_Aim of the exercise_
Produce an exact transcription of the listing below, omitting the pictures.

_Source records_
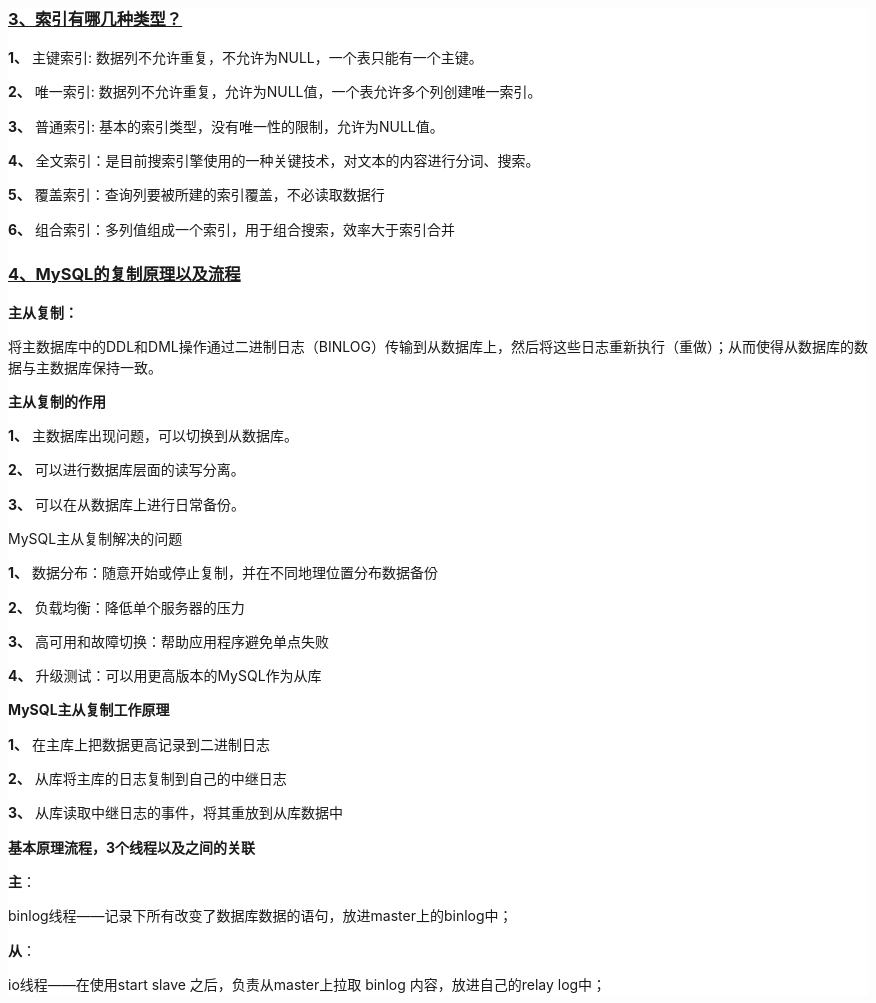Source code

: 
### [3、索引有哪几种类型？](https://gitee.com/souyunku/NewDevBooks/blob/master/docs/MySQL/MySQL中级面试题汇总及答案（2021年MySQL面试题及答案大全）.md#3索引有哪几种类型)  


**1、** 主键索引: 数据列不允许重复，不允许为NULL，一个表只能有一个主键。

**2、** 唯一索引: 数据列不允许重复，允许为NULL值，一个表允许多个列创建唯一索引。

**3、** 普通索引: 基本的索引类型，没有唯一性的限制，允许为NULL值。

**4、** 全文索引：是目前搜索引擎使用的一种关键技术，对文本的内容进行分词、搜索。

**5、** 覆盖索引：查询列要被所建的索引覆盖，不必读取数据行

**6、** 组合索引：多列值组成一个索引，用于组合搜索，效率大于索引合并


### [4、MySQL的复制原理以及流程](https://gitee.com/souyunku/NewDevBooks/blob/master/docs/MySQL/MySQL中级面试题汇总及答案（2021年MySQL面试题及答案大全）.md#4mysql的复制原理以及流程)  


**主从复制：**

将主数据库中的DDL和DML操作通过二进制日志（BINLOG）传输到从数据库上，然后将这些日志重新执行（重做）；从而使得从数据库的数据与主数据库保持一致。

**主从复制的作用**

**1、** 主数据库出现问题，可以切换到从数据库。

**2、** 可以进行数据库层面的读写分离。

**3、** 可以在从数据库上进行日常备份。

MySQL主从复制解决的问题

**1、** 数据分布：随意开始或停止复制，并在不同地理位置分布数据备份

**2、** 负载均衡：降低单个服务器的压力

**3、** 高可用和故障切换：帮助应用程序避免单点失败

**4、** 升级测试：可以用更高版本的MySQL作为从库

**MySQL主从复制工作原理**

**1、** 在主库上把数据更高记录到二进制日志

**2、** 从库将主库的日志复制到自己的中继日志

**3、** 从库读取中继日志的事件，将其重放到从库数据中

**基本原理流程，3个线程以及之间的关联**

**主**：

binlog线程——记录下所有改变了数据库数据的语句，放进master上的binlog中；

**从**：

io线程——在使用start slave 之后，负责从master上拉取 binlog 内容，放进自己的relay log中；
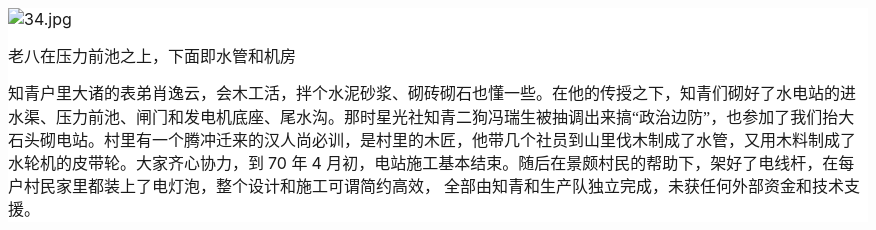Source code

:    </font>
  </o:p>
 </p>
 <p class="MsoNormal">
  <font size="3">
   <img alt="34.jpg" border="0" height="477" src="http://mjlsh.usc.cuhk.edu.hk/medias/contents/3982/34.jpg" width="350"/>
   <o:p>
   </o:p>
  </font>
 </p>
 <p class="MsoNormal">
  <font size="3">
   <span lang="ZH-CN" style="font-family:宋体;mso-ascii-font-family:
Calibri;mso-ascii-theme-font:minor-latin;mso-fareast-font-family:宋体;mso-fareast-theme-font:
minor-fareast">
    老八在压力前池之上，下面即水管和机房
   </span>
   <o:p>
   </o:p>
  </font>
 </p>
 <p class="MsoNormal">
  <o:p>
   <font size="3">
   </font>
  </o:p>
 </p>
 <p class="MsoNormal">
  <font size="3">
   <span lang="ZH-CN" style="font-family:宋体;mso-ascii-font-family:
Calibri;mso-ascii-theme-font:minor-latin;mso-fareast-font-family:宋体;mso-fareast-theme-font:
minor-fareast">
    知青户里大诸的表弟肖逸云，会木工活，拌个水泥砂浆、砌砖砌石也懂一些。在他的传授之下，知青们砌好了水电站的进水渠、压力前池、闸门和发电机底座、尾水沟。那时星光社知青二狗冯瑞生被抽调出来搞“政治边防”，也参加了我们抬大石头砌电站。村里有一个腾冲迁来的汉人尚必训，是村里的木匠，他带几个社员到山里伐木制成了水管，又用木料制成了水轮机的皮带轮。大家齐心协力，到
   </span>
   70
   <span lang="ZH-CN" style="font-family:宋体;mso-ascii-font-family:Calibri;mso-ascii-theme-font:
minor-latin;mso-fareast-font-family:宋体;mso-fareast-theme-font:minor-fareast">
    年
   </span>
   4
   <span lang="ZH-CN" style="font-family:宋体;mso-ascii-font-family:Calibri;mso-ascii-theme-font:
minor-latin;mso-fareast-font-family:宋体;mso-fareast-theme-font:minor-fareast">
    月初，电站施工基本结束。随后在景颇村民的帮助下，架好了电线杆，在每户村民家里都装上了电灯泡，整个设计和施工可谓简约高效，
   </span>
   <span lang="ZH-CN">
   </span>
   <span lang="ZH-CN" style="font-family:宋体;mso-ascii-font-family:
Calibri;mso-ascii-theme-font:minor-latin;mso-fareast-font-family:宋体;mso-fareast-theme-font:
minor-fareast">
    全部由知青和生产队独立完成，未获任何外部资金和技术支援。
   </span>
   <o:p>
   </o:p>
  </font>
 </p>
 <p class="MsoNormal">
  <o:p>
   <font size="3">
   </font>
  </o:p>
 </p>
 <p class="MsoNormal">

_Exercise answer_
Source code

: 
### [3、索引有哪几种类型？](https://gitee.com/souyunku/NewDevBooks/blob/master/docs/MySQL/MySQL中级面试题汇总及答案（2021年MySQL面试题及答案大全）.md#3索引有哪几种类型)  


**1、** 主键索引: 数据列不允许重复，不允许为NULL，一个表只能有一个主键。

**2、** 唯一索引: 数据列不允许重复，允许为NULL值，一个表允许多个列创建唯一索引。

**3、** 普通索引: 基本的索引类型，没有唯一性的限制，允许为NULL值。

**4、** 全文索引：是目前搜索引擎使用的一种关键技术，对文本的内容进行分词、搜索。

**5、** 覆盖索引：查询列要被所建的索引覆盖，不必读取数据行

**6、** 组合索引：多列值组成一个索引，用于组合搜索，效率大于索引合并


### [4、MySQL的复制原理以及流程](https://gitee.com/souyunku/NewDevBooks/blob/master/docs/MySQL/MySQL中级面试题汇总及答案（2021年MySQL面试题及答案大全）.md#4mysql的复制原理以及流程)  


**主从复制：**

将主数据库中的DDL和DML操作通过二进制日志（BINLOG）传输到从数据库上，然后将这些日志重新执行（重做）；从而使得从数据库的数据与主数据库保持一致。

**主从复制的作用**

**1、** 主数据库出现问题，可以切换到从数据库。

**2、** 可以进行数据库层面的读写分离。

**3、** 可以在从数据库上进行日常备份。

MySQL主从复制解决的问题

**1、** 数据分布：随意开始或停止复制，并在不同地理位置分布数据备份

**2、** 负载均衡：降低单个服务器的压力

**3、** 高可用和故障切换：帮助应用程序避免单点失败

**4、** 升级测试：可以用更高版本的MySQL作为从库

**MySQL主从复制工作原理**

**1、** 在主库上把数据更高记录到二进制日志

**2、** 从库将主库的日志复制到自己的中继日志

**3、** 从库读取中继日志的事件，将其重放到从库数据中

**基本原理流程，3个线程以及之间的关联**

**主**：

binlog线程——记录下所有改变了数据库数据的语句，放进master上的binlog中；

**从**：

io线程——在使用start slave 之后，负责从master上拉取 binlog 内容，放进自己的relay log中；
Source code

:    </font>
  </o:p>
 </p>
 <p class="MsoNormal">
  <font size="3">
   <img alt="34.jpg" border="0" height="477" src="http://mjlsh.usc.cuhk.edu.hk/medias/contents/3982/34.jpg" width="350"/>
   <o:p>
   </o:p>
  </font>
 </p>
 <p class="MsoNormal">
  <font size="3">
   <span lang="ZH-CN" style="font-family:宋体;mso-ascii-font-family:
Calibri;mso-ascii-theme-font:minor-latin;mso-fareast-font-family:宋体;mso-fareast-theme-font:
minor-fareast">
    老八在压力前池之上，下面即水管和机房
   </span>
   <o:p>
   </o:p>
  </font>
 </p>
 <p class="MsoNormal">
  <o:p>
   <font size="3">
   </font>
  </o:p>
 </p>
 <p class="MsoNormal">
  <font size="3">
   <span lang="ZH-CN" style="font-family:宋体;mso-ascii-font-family:
Calibri;mso-ascii-theme-font:minor-latin;mso-fareast-font-family:宋体;mso-fareast-theme-font:
minor-fareast">
    知青户里大诸的表弟肖逸云，会木工活，拌个水泥砂浆、砌砖砌石也懂一些。在他的传授之下，知青们砌好了水电站的进水渠、压力前池、闸门和发电机底座、尾水沟。那时星光社知青二狗冯瑞生被抽调出来搞“政治边防”，也参加了我们抬大石头砌电站。村里有一个腾冲迁来的汉人尚必训，是村里的木匠，他带几个社员到山里伐木制成了水管，又用木料制成了水轮机的皮带轮。大家齐心协力，到
   </span>
   70
   <span lang="ZH-CN" style="font-family:宋体;mso-ascii-font-family:Calibri;mso-ascii-theme-font:
minor-latin;mso-fareast-font-family:宋体;mso-fareast-theme-font:minor-fareast">
    年
   </span>
   4
   <span lang="ZH-CN" style="font-family:宋体;mso-ascii-font-family:Calibri;mso-ascii-theme-font:
minor-latin;mso-fareast-font-family:宋体;mso-fareast-theme-font:minor-fareast">
    月初，电站施工基本结束。随后在景颇村民的帮助下，架好了电线杆，在每户村民家里都装上了电灯泡，整个设计和施工可谓简约高效，
   </span>
   <span lang="ZH-CN">
   </span>
   <span lang="ZH-CN" style="font-family:宋体;mso-ascii-font-family:
Calibri;mso-ascii-theme-font:minor-latin;mso-fareast-font-family:宋体;mso-fareast-theme-font:
minor-fareast">
    全部由知青和生产队独立完成，未获任何外部资金和技术支援。
   </span>
   <o:p>
   </o:p>
  </font>
 </p>
 <p class="MsoNormal">
  <o:p>
   <font size="3">
   </font>
  </o:p>
 </p>
 <p class="MsoNormal">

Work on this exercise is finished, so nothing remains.